4. The dry film according to claim 3, wherein the two-layer structure laminated structure has: the adhesive layer (A) is formed from a composition containing a resin which contains 1 or more functional groups selected from a phenolic hydroxyl group, a thiol group and a carboxyl group and can be developed with an alkaline solution, and the protective layer (B) is formed from a resin composition containing an alkaline-soluble resin having an imide ring or an imide precursor skeleton.

5. The dry film according to claim 1, wherein the laminated structure can be patterned by light irradiation.

6. The dry film according to claim 1, which is used for at least any one of a flexible portion and a non-flexible portion of a flexible printed circuit board.

7. The dry film according to claim 1, which is used for at least any one of a coverlay layer, a solder resist layer and an interlayer insulating material of a flexible printed circuit board.

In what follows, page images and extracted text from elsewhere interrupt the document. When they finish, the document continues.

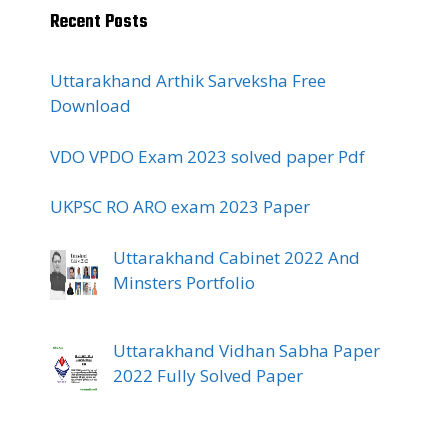
Recent Posts
Uttarakhand Arthik Sarveksha Free
Download
VDO VPDO Exam 2023 solved paper Pdf
UKPSC RO ARO exam 2023 Paper
Uttarakhand Cabinet 2022 And
Minsters Portfolio
Uttarakhand Vidhan Sabha Paper
2022 Fully Solved Paper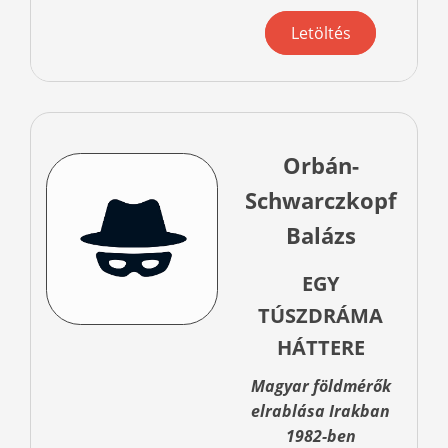
Letöltés
Orbán-
Schwarczkopf
Balázs
EGY
TÚSZDRÁMA
HÁTTERE
Magyar földmérők
elrablása Irakban
1982-ben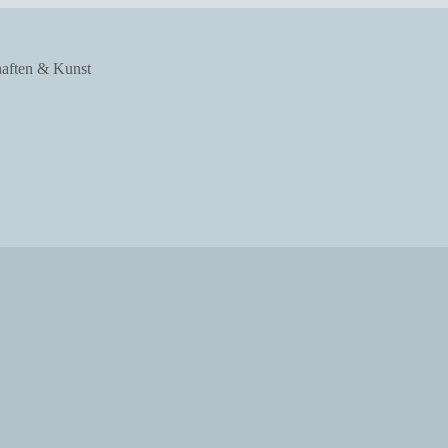
haften & Kunst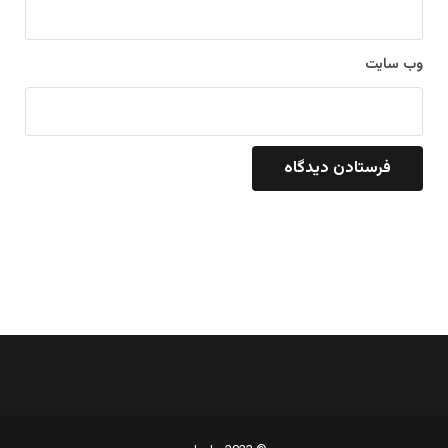
وب‌ سایت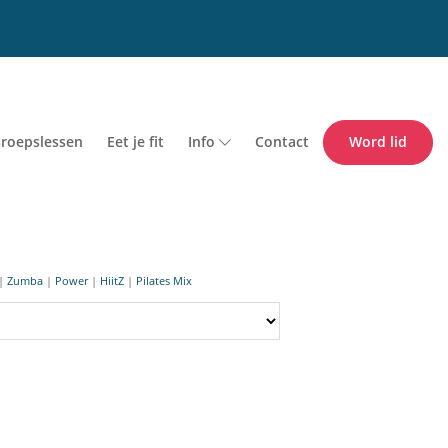
roepslessen
Eet je fit
Info
Contact
Word lid
|
Zumba
|
Power
|
HiitZ
|
Pilates Mix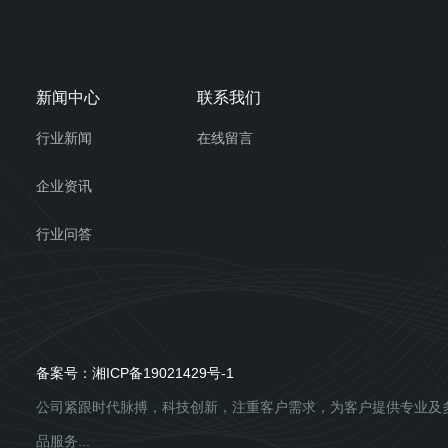
新闻中心
联系我们
行业新闻
在线留言
企业资讯
行业问答
备案号：
湘ICP备19021429号-1
公司紧跟时代脉搏，科技创新，注重客户需求，为客户提供专业及
品服务...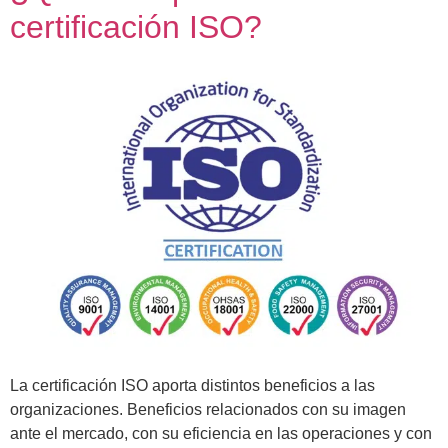
certificación ISO?
La certificación ISO aporta distintos beneficios a las
organizaciones. Beneficios relacionados con su imagen
ante el mercado, con su eficiencia en las operaciones y con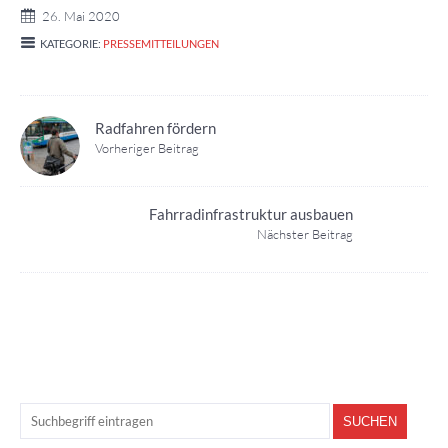
26. Mai 2020
KATEGORIE:
PRESSEMITTEILUNGEN
Radfahren fördern
Vorheriger Beitrag
Fahrradinfrastruktur ausbauen
Nächster Beitrag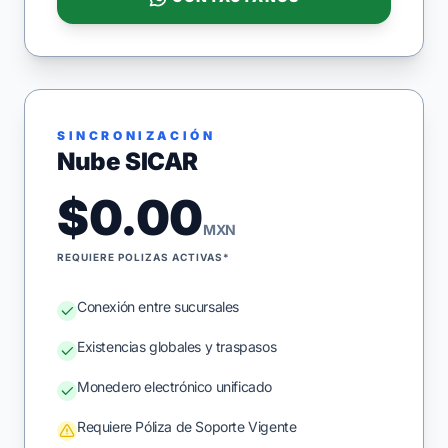
SINCRONIZACIÓN
Nube SICAR
$0.00
MXN
REQUIERE POLIZAS ACTIVAS*
Conexión entre sucursales
Existencias globales y traspasos
Monedero electrónico unificado
Requiere Póliza de Soporte Vigente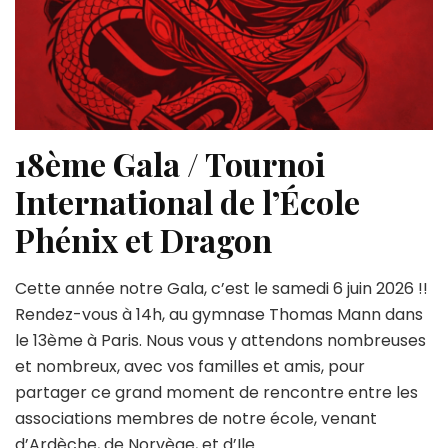
18ème Gala / Tournoi
International de l’École
Phénix et Dragon
Cette année notre Gala, c’est le samedi 6 juin 2026 !!
Rendez-vous à 14h, au gymnase Thomas Mann dans
le 13ème à Paris. Nous vous y attendons nombreuses
et nombreux, avec vos familles et amis, pour
partager ce grand moment de rencontre entre les
associations membres de notre école, venant
d’Ardèche, de Norvège, et d’Ile …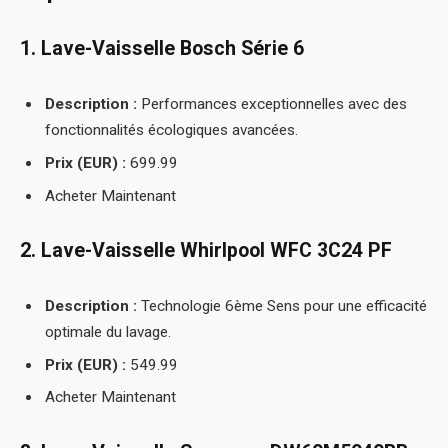
1. Lave-Vaisselle Bosch Série 6
Description :
Performances exceptionnelles avec des
fonctionnalités écologiques avancées.
Prix (EUR) :
699.99
Acheter Maintenant
2. Lave-Vaisselle Whirlpool WFC 3C24 PF
Description :
Technologie 6ème Sens pour une efficacité
optimale du lavage.
Prix (EUR) :
549.99
Acheter Maintenant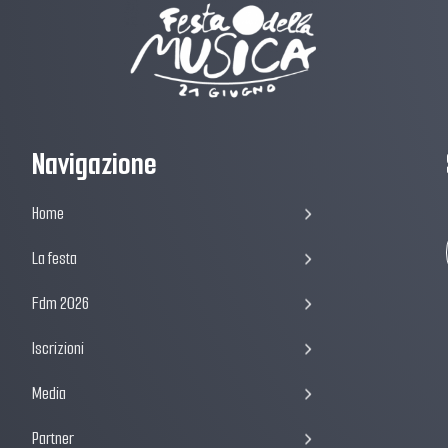
Navigazione
Home
La festa
Fdm 2026
Iscrizioni
Media
Partner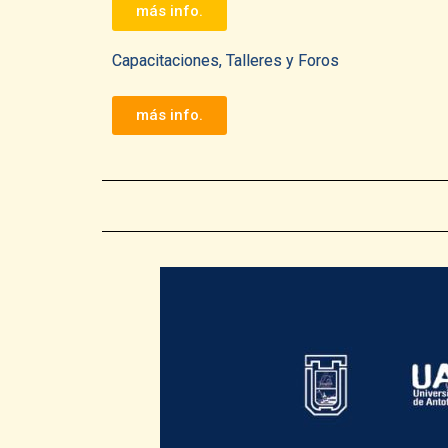
más info.
Capacitaciones, Talleres y Foros
más info.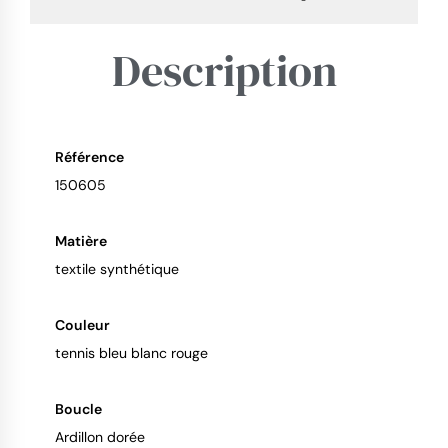
Description
Référence
150605
9.4
/
10
Matière
textile synthétique
Couleur
tennis bleu blanc rouge
Boucle
Ardillon dorée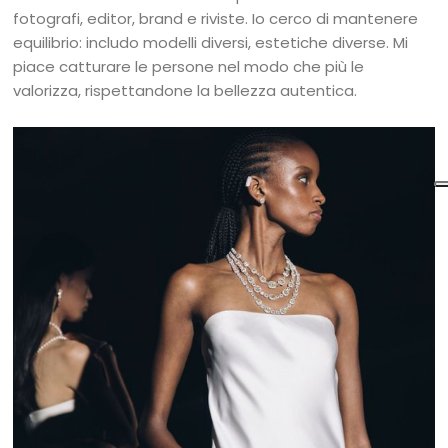
fotografi, editor, brand e riviste. Io cerco di mantenere
equilibrio: includo modelli diversi, estetiche diverse. Mi
piace catturare le persone nel modo che più le
valorizza, rispettandone la bellezza autentica.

8. The dry film according to claim 1, which is supported or protected on at least one side by a film.

9. A flexible printed wiring board comprising an insulating film obtained by forming a layer of a laminated structure on a flexible printed wiring board with the dry film according to any one of claims 1 to 8, patterning the layer by light irradiation, and forming a pattern at a time by a developing solution.